▶ _Exercise objective_:
Where does the string "sensore" appear in the records? Copy each line that holds it.

*** Material supplied ***

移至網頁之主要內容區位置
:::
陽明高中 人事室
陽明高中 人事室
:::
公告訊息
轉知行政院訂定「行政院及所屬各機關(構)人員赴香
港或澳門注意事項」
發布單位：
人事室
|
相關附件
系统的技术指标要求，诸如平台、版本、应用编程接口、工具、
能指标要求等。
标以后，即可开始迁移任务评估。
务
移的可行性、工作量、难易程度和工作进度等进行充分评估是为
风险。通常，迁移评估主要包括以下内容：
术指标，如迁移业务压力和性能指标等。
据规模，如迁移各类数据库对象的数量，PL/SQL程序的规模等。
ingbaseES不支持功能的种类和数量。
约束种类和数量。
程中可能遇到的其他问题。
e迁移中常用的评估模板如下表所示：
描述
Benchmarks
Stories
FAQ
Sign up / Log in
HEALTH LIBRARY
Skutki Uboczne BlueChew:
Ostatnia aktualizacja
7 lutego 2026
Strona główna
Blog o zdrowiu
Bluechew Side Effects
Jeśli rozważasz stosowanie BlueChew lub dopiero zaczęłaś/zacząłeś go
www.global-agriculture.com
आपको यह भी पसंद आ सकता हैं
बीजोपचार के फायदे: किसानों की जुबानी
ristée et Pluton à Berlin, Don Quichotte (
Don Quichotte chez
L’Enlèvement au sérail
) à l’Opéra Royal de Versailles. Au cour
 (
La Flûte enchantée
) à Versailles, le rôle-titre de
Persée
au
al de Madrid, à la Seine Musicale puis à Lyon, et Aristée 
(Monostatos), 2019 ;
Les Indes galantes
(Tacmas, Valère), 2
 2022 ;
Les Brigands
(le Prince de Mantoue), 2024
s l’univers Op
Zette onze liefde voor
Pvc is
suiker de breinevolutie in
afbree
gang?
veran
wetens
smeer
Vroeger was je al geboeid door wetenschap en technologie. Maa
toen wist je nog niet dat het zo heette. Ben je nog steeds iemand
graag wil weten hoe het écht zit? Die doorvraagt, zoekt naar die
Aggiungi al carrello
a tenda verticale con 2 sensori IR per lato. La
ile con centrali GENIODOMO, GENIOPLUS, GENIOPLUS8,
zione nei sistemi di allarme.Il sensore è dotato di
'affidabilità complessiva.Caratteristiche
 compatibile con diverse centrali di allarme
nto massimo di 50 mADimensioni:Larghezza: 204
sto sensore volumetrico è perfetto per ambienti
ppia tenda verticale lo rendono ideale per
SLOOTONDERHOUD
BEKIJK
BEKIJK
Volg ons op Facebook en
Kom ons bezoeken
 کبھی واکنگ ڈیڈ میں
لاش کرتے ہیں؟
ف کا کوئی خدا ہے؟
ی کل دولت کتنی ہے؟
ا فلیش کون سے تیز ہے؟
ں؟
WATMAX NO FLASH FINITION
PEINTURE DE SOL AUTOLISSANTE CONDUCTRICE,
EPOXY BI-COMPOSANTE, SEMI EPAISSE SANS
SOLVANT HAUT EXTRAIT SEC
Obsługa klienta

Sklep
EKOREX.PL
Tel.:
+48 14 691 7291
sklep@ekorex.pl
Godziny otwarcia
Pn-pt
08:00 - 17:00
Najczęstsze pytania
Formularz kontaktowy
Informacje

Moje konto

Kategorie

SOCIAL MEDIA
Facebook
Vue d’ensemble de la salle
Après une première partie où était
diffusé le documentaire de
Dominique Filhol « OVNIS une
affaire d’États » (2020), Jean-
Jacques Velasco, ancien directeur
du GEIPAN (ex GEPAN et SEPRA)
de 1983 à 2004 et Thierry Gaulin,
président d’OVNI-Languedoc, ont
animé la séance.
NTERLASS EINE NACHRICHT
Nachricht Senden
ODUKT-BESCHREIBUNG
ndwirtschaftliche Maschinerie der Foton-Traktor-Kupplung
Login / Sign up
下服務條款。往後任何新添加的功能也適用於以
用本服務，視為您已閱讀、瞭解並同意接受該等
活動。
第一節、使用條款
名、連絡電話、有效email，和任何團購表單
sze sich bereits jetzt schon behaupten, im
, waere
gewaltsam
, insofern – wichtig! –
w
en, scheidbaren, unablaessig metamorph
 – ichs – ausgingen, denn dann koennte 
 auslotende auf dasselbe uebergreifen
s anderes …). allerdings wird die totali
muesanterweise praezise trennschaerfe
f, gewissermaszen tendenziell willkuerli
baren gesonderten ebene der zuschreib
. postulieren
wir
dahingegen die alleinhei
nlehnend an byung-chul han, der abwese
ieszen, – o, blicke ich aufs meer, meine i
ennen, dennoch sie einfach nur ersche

*** End of Material supplied ***

▶ _Expected answer_:
zione nei sistemi di allarme.Il sensore è dotato di
sto sensore volumetrico è perfetto per ambienti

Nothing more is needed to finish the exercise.